Resource from: David Bordwell, ‘The Art Cinema as a Mode of Film Practice’
‘The art cinema motivates its narratives by two principles: realism and authorial expressivity’ (p.57)
In order to explain what he takes to be the main characteristics of art cinema, Bordwell compares it with classical narrative cinema, by which he means the films produced by Hollywood studios between 1920s and 1960s (roughly). In terms of filmmaking conventions, classical Hollywood cinema has laid the groundwork for much of today’s mainstream cinema and constitutes a distinct mode of film practice from art cinema.

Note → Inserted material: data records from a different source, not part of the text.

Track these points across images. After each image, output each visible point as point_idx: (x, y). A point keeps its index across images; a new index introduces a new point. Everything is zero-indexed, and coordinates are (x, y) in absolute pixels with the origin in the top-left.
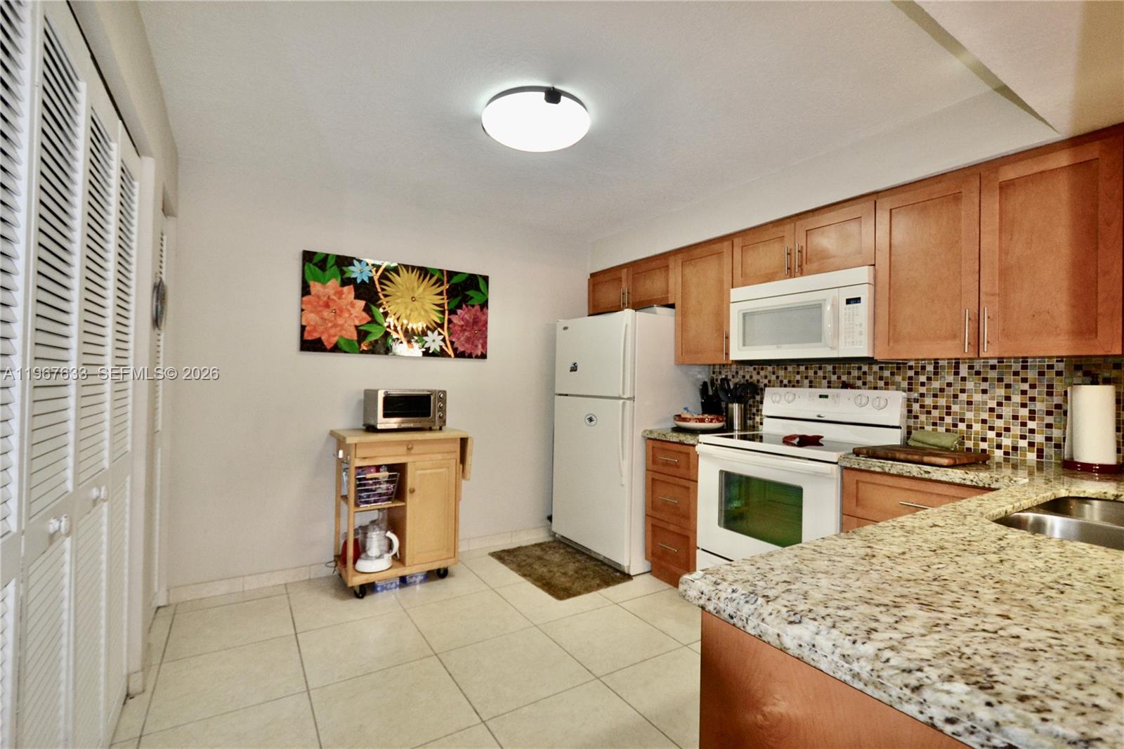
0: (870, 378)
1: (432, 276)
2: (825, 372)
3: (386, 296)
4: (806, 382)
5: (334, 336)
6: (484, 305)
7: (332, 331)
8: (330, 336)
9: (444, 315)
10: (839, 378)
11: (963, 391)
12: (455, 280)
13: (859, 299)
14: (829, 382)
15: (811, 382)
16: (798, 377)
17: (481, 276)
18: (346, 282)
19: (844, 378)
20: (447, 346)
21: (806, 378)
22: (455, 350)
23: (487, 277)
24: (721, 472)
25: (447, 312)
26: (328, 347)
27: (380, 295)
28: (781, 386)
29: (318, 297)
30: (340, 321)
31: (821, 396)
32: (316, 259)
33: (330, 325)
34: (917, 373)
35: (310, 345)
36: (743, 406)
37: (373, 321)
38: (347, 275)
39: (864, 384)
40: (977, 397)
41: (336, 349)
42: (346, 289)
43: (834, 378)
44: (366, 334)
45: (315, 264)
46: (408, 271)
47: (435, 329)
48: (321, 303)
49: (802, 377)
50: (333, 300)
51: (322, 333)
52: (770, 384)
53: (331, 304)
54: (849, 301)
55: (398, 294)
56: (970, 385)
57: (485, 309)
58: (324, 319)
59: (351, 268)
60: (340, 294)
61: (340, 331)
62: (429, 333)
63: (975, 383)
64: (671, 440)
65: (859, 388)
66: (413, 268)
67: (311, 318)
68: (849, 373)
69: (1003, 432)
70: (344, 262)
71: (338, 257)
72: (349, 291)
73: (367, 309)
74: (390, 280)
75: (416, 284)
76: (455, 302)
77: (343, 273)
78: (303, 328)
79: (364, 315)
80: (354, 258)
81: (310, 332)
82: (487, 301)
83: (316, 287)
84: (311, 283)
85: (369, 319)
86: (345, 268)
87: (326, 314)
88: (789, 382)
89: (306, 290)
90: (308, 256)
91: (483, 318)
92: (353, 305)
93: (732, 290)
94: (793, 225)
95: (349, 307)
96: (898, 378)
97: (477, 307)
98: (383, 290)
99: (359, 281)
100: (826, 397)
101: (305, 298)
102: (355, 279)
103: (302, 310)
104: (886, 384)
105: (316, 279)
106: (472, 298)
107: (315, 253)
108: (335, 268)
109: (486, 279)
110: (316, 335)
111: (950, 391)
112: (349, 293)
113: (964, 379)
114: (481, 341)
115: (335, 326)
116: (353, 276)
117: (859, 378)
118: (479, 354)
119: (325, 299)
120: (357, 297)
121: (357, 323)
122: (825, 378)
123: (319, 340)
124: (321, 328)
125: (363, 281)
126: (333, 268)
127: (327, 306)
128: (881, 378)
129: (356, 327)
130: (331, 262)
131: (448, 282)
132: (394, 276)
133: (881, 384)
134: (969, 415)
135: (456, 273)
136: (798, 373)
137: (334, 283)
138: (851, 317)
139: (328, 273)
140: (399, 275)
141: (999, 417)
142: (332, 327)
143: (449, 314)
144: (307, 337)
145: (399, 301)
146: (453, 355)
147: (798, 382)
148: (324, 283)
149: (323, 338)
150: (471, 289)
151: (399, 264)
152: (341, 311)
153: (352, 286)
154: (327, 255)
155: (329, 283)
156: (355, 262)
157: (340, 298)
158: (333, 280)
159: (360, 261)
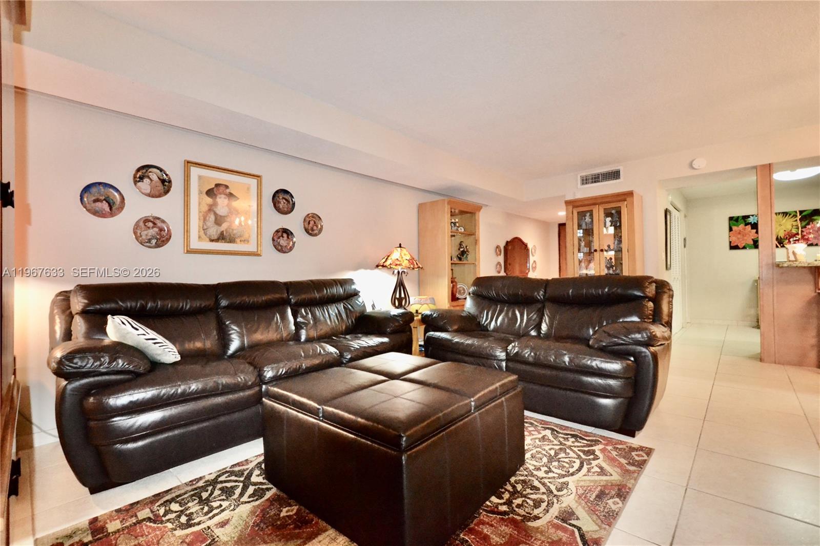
1: (790, 214)
7: (742, 242)
12: (804, 214)
18: (747, 224)
25: (800, 228)
26: (741, 247)
29: (736, 231)
30: (745, 238)
32: (734, 219)
33: (741, 240)
35: (733, 247)
38: (747, 222)
41: (744, 248)
42: (747, 227)
44: (757, 241)
45: (734, 221)
46: (777, 215)
48: (737, 233)
50: (742, 231)
53: (741, 233)
58: (738, 238)
59: (749, 219)
60: (745, 229)
61: (745, 241)
66: (779, 213)
67: (734, 239)
70: (745, 218)
71: (743, 216)
72: (749, 227)
73: (757, 232)
75: (781, 220)
76: (804, 224)
77: (745, 221)
78: (730, 242)
79: (756, 234)
80: (750, 215)
81: (733, 243)
83: (734, 228)
85: (758, 235)
86: (746, 220)
87: (739, 236)
89: (731, 229)
90: (731, 218)
92: (750, 232)
99: (752, 223)
101: (731, 232)
102: (751, 223)
103: (730, 236)
105: (734, 225)
107: (733, 217)
108: (742, 220)
110: (735, 244)
115: (743, 240)
116: (750, 222)
119: (739, 231)
120: (752, 229)
121: (753, 238)
123: (737, 245)
124: (737, 242)
125: (755, 223)
127: (739, 233)
129: (753, 239)
130: (740, 219)
131: (800, 215)
135: (804, 211)
137: (742, 226)
139: (739, 223)
143: (802, 228)
144: (732, 245)
148: (738, 226)
149: (739, 245)
152: (746, 234)
153: (750, 226)
154: (739, 217)
155: (740, 226)
156: (751, 217)
157: (745, 230)
158: (742, 225)
159: (753, 216)
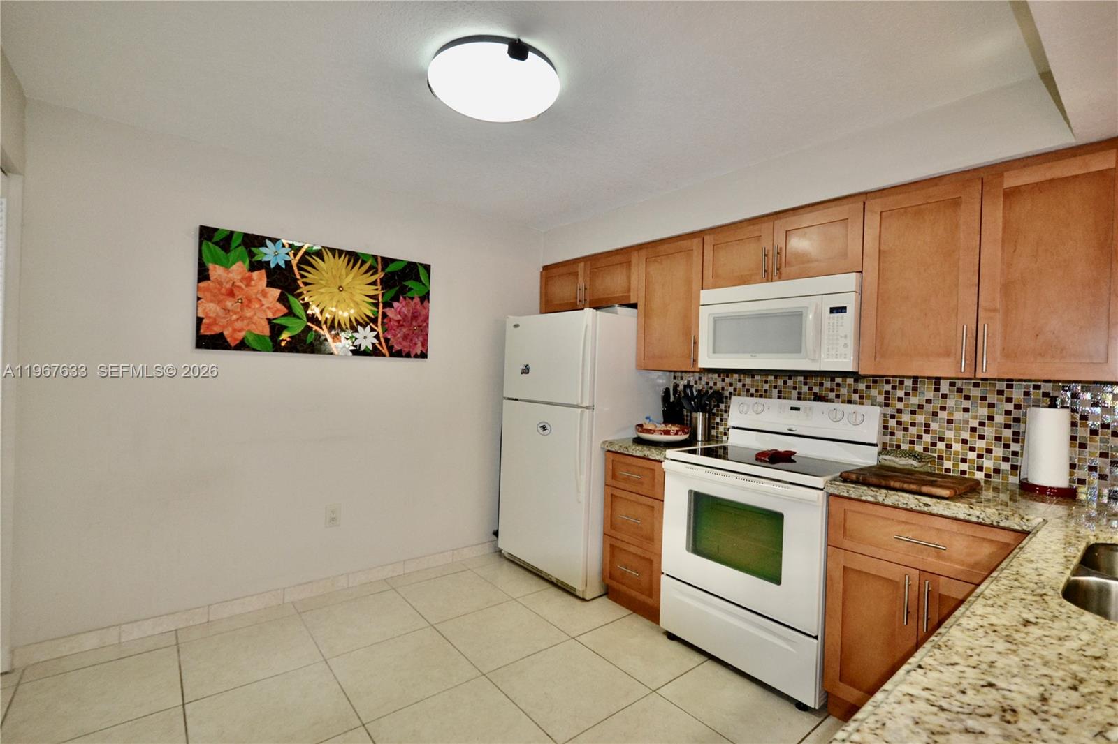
0: (843, 391)
1: (363, 263)
2: (795, 383)
3: (306, 284)
4: (775, 392)
5: (240, 331)
6: (425, 298)
7: (238, 325)
8: (234, 331)
9: (378, 308)
10: (810, 389)
11: (943, 408)
12: (391, 268)
13: (845, 308)
14: (800, 393)
15: (780, 392)
16: (766, 386)
17: (421, 264)
18: (255, 266)
19: (816, 389)
20: (380, 344)
21: (775, 387)
22: (390, 348)
23: (429, 266)
24: (690, 491)
25: (381, 305)
26: (233, 345)
27: (300, 282)
28: (747, 396)
29: (220, 283)
30: (248, 313)
31: (792, 408)
32: (217, 237)
33: (235, 317)
34: (894, 388)
35: (209, 340)
36: (707, 415)
37: (291, 313)
38: (256, 258)
39: (838, 396)
40: (959, 416)
41: (242, 346)
42: (255, 274)
43: (805, 389)
44: (283, 328)
45: (216, 243)
46: (334, 256)
47: (367, 324)
48: (223, 291)
49: (770, 387)
50: (239, 287)
51: (224, 327)
52: (735, 392)
53: (236, 292)
54: (833, 310)
55: (323, 282)
56: (950, 403)
57: (426, 302)
58: (227, 311)
59: (263, 250)
60: (248, 281)
61: (248, 325)
62: (360, 328)
63: (956, 401)
64: (634, 454)
65: (832, 401)
66: (341, 252)
67: (211, 308)
68: (821, 384)
69: (985, 454)
70: (253, 242)
71: (246, 235)
72: (260, 277)
73: (283, 299)
74: (313, 267)
75: (344, 272)
76: (391, 293)
77: (252, 255)
78: (199, 321)
79: (279, 306)
80: (265, 238)
81: (208, 328)
82: (428, 293)
83: (216, 271)
84: (210, 266)
85: (286, 311)
86: (254, 250)
87: (229, 304)
88: (757, 391)
89: (203, 275)
90: (206, 233)
91: (424, 312)
92: (264, 294)
93: (702, 291)
94: (772, 223)
95: (259, 296)
96: (874, 392)
97: (417, 300)
98: (303, 276)
99: (272, 265)
100: (798, 409)
101: (202, 284)
102: (268, 263)
103: (199, 299)
104: (861, 397)
105: (217, 261)
106: (411, 289)
107: (215, 230)
108: (242, 249)
109: (427, 268)
110: (216, 330)
111: (929, 408)
112: (260, 279)
113: (944, 396)
114: (421, 339)
115: (241, 318)
116: (265, 259)
117: (832, 390)
118: (419, 353)
119: (229, 286)
120: (270, 284)
121: (270, 316)
122: (795, 388)
123: (221, 335)
124: (224, 321)
125: (278, 265)
126: (240, 248)
127: (231, 294)
128: (856, 391)
129: (269, 320)
130: (236, 241)
131: (383, 270)
132: (316, 261)
133: (856, 397)
134: (949, 434)
135: (393, 261)
136: (766, 382)
137: (239, 269)
138: (835, 327)
139: (232, 255)
140: (323, 259)
141: (981, 437)
142: (238, 319)
143: (384, 308)
144: (205, 331)
145: (322, 290)
146: (387, 354)
147: (766, 391)
148: (227, 267)
149: (226, 333)
150: (410, 279)
151: (323, 247)
152: (250, 301)
153: (263, 271)
154: (232, 233)
155: (234, 267)
156: (268, 243)
157: (248, 285)
158: (239, 264)
159: (274, 241)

Bordwell first analyses the idea of causation and argues that, unlike in Hollywood cinema, where characters’ motivations (goals, desires) are clear and neatly driving the action, in art cinema these motivations are harder to decipher or deliberately obscured. The art cinema’s realism often translates into a sense of psychological complexity or into a commitment to representing both subjective and objective states.
Bordwell also notes the importance of the author (usually the director) in art cinema as the ‘overriding intelligence’ of the film, whose ‘personal vision’ is communicated through the film. Stylistic trademarks associated with particular directors are interpreted as proofs of this centrality of the author.
According to Bordwell, the art film typically presents us with problems of interpretation (often taking the form of narrative ambiguity/uncertainty). These problems can be seen as a reflection of ‘life’s untidiness’ (realism) or as a sign of the author’s particular view of the world (authorial expressivity).